Light Material
(Note: in Blender, this is referred to as a 'Lamp Output'.)
For the Material Settings tab in this material, please see the Cycles 4D Materials page.
In Cycles 4D, lights (as distinct from mesh objects emitting light) are controlled by a cyLight tag. But you can also apply a material to a light for additional effects.
To do this, you must create a light material, then drag the material into the Material link field of the cyLight tag.
Note that you cannot apply the light material to the light; that will have no effect. The material must be present in the Material link field.
The light material will have a default node tree of a Light Falloff node linked to an Emission shader node; this is then linked to the Surface port of the output node. This is all you need. Once you add the material to the tag, the light colour and strength are controlled by the material, not the tag, and you will probably need to increase the Strength of the Emission shader very markedly to get plenty of light.
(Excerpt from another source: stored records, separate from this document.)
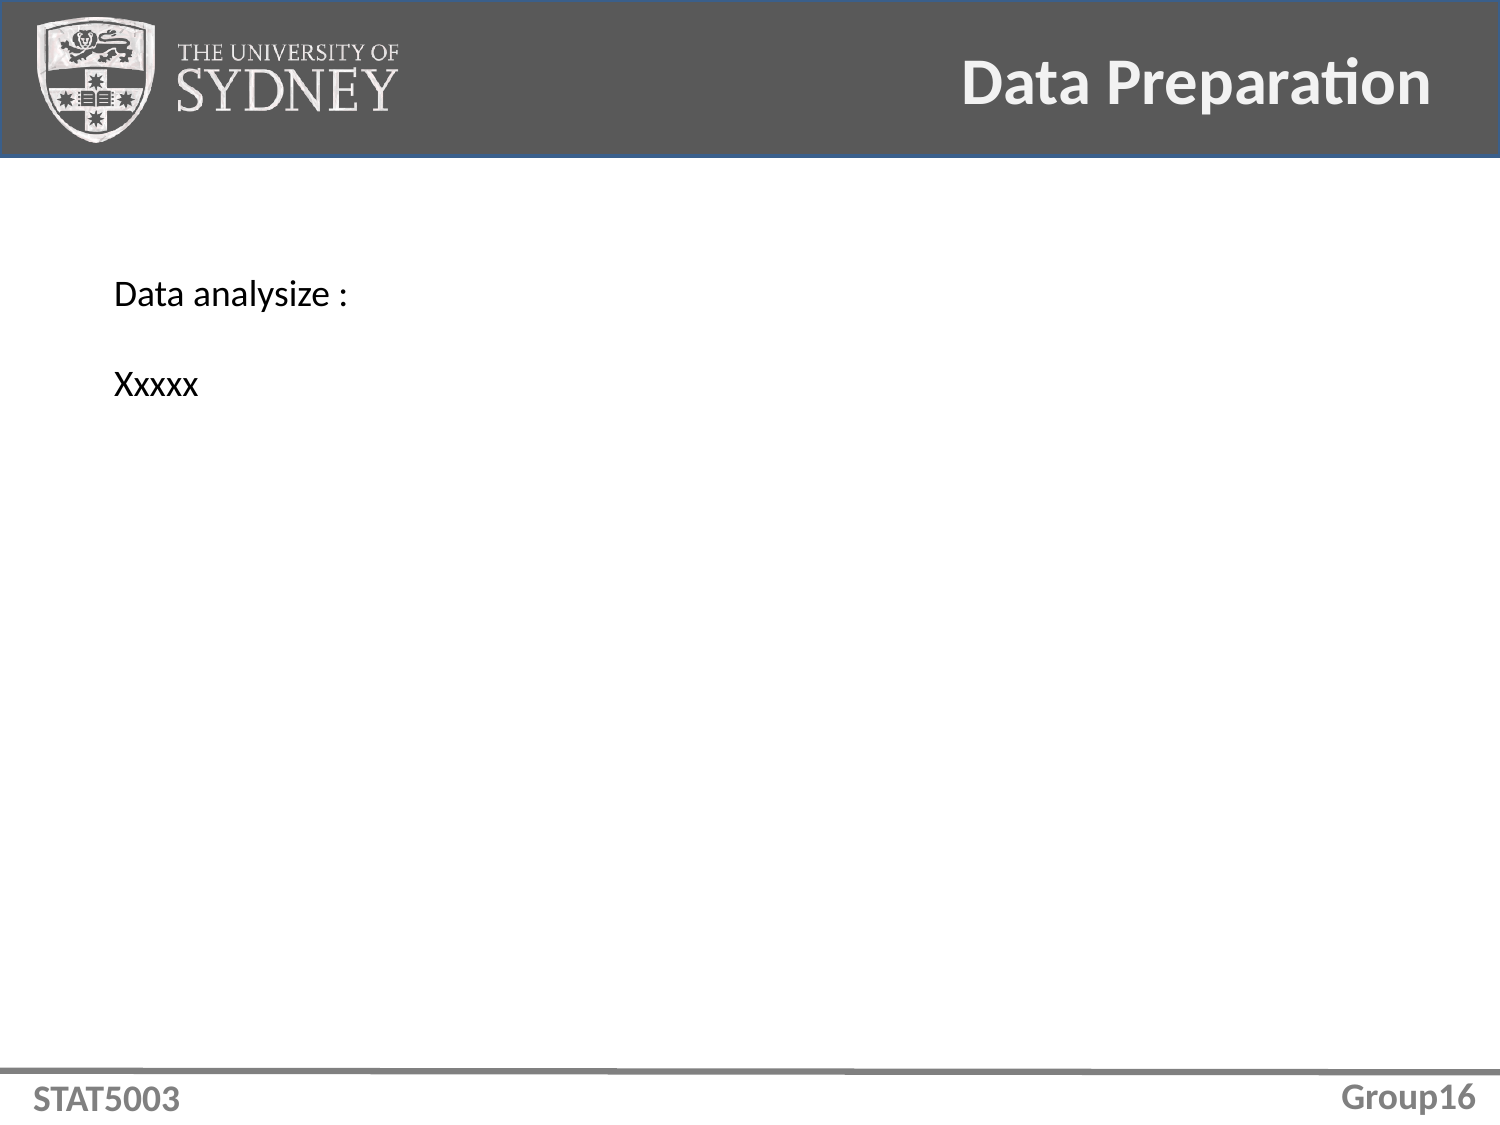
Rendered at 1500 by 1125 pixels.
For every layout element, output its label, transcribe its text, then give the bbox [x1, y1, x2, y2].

text_box Group16 [1326, 1064, 1500, 1069]
picture [36, 17, 399, 143]
text_box Data analysize : Xxxxx [99, 262, 716, 457]
text_box Group16 [1326, 1082, 1500, 1125]
text_box [0, 0, 1500, 158]
text_box Data Preparation [946, 30, 1463, 125]
text_box STAT5003 [10, 1082, 209, 1125]
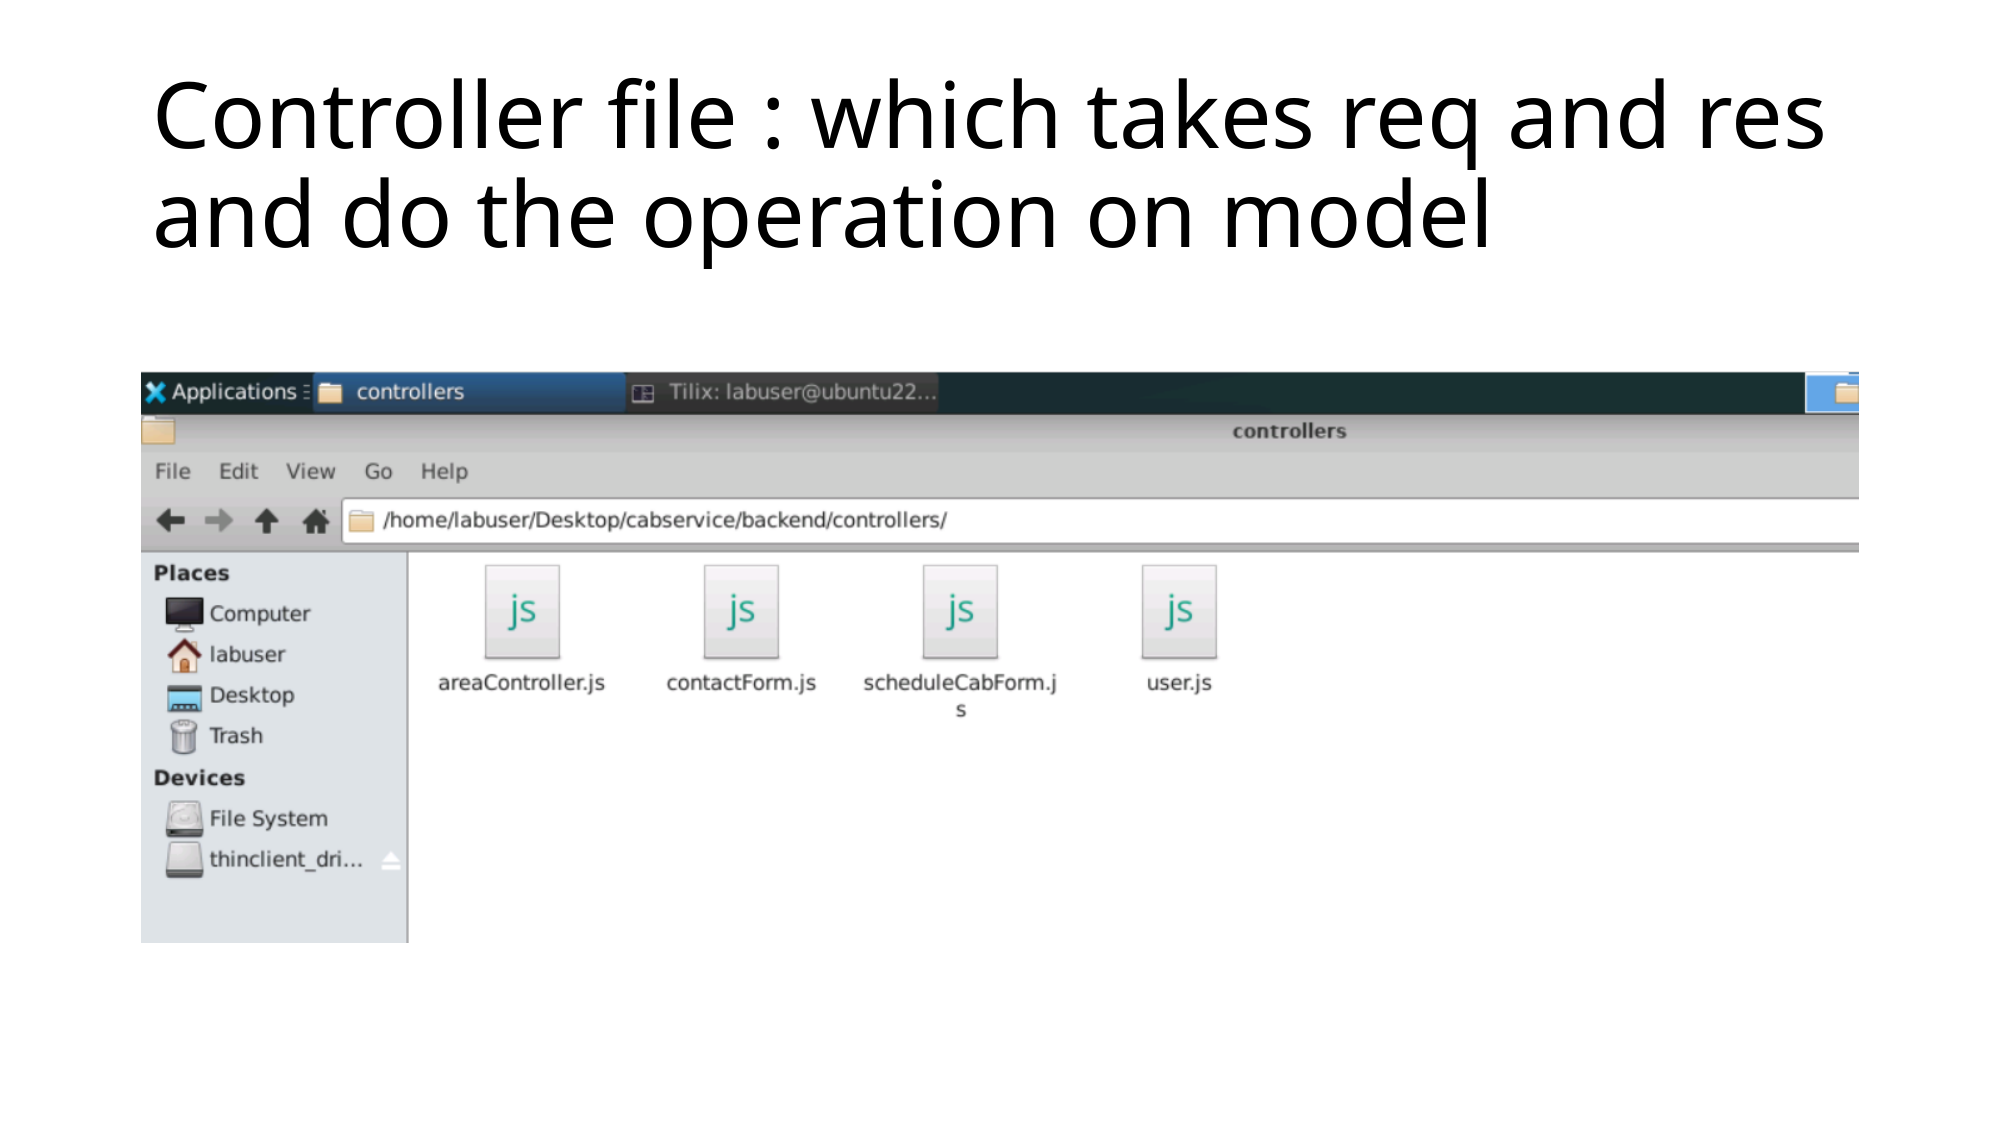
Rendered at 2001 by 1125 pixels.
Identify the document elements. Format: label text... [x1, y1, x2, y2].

title Controller file : which takes req and res and do the operation on model [137, 59, 1863, 278]
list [141, 370, 1859, 943]
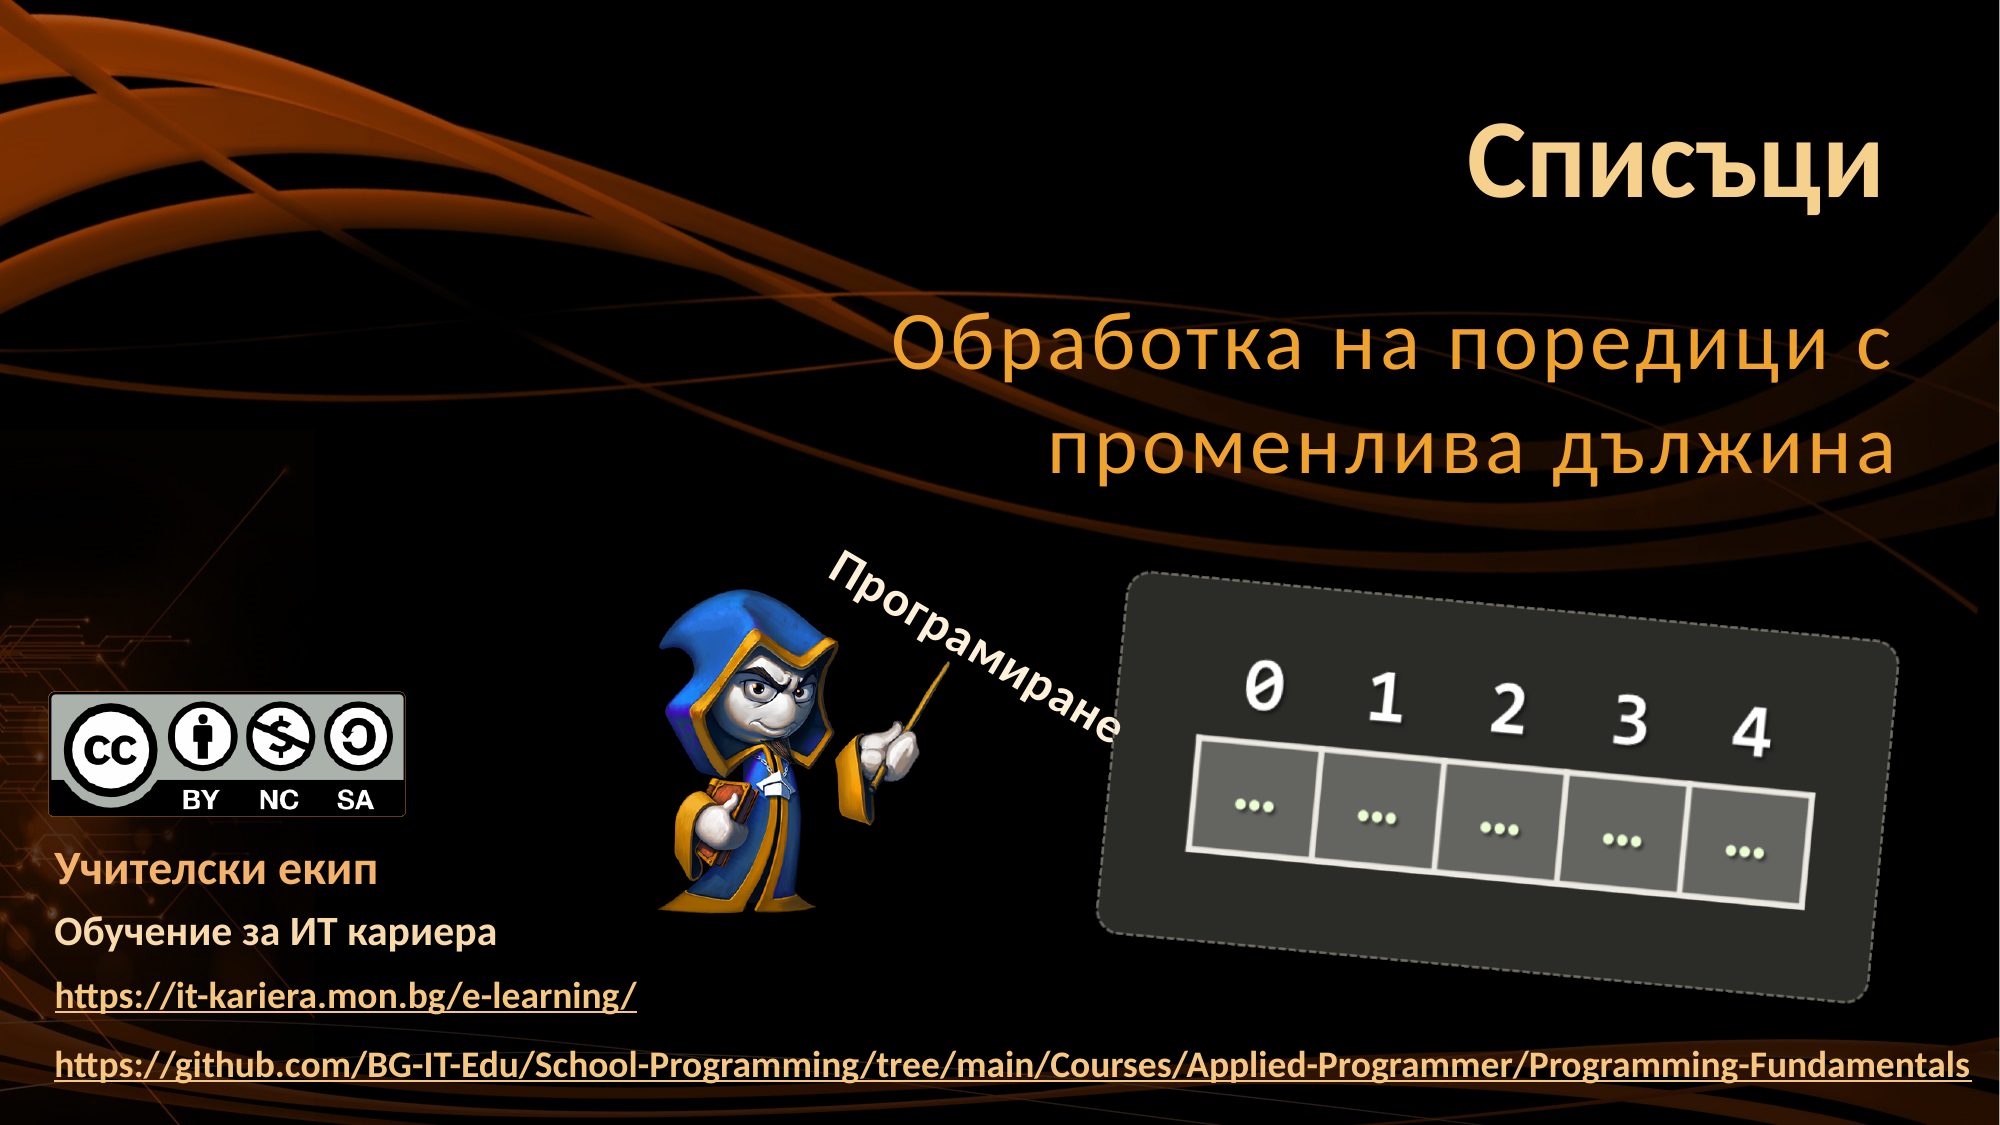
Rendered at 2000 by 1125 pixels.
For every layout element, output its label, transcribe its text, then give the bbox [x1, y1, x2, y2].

text_box Програмиране [953, 595, 1109, 765]
text_box https://github.com/BG-IT-Edu/School-Programming/tree/main/Courses/Applied-Programmer/Programming-Fundamentals [48, 1034, 1999, 1091]
picture [0, 0, 2000, 1125]
text_box Програмиране [797, 522, 939, 587]
title Списъци [587, 45, 1885, 277]
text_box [48, 587, 953, 1030]
subtitle Обработка на поредици с променлива дължина [599, 280, 1898, 493]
You can, of course, link other nodes to the Emission shader node.
There are some important things to be aware of when adding materials to lights:
- The material MUST be a light material. Object and Background materials will have no effect, even if there is an Emission shader in such a material.
- The output node of the light material expects an Emission shader as input. If you change this to some other shader, you won't get any light.
- You can mix the Emission shader with other shaders using a Mix shader but the only result is that the light emission is reduced (the light is darker).
- Applying a light material to a mesh object will have no effect. To emit light from a mesh, you would use an Object Material, but you would still need the Emission shader.
What use is the Light Material?
At first sight it doesn't appear to do much. As always in Cycles 4D, the secret is in connecting other nodes to the Emission node. For example, you could do this:
What this does is use a Light Falloff node to control the falloff. By default Cycles 4D uses a quadratic (inverse-square) falloff, as this is physically correct. If you want to use a different falloff, such as linear falloff or no falloff at all, you can use a light material and a light falloff node. In this example, the Strength of the emission shader is controlled by the light falloff node to give no light falloff (that's what 'Constant' means). Note that as a result the light is much brighter.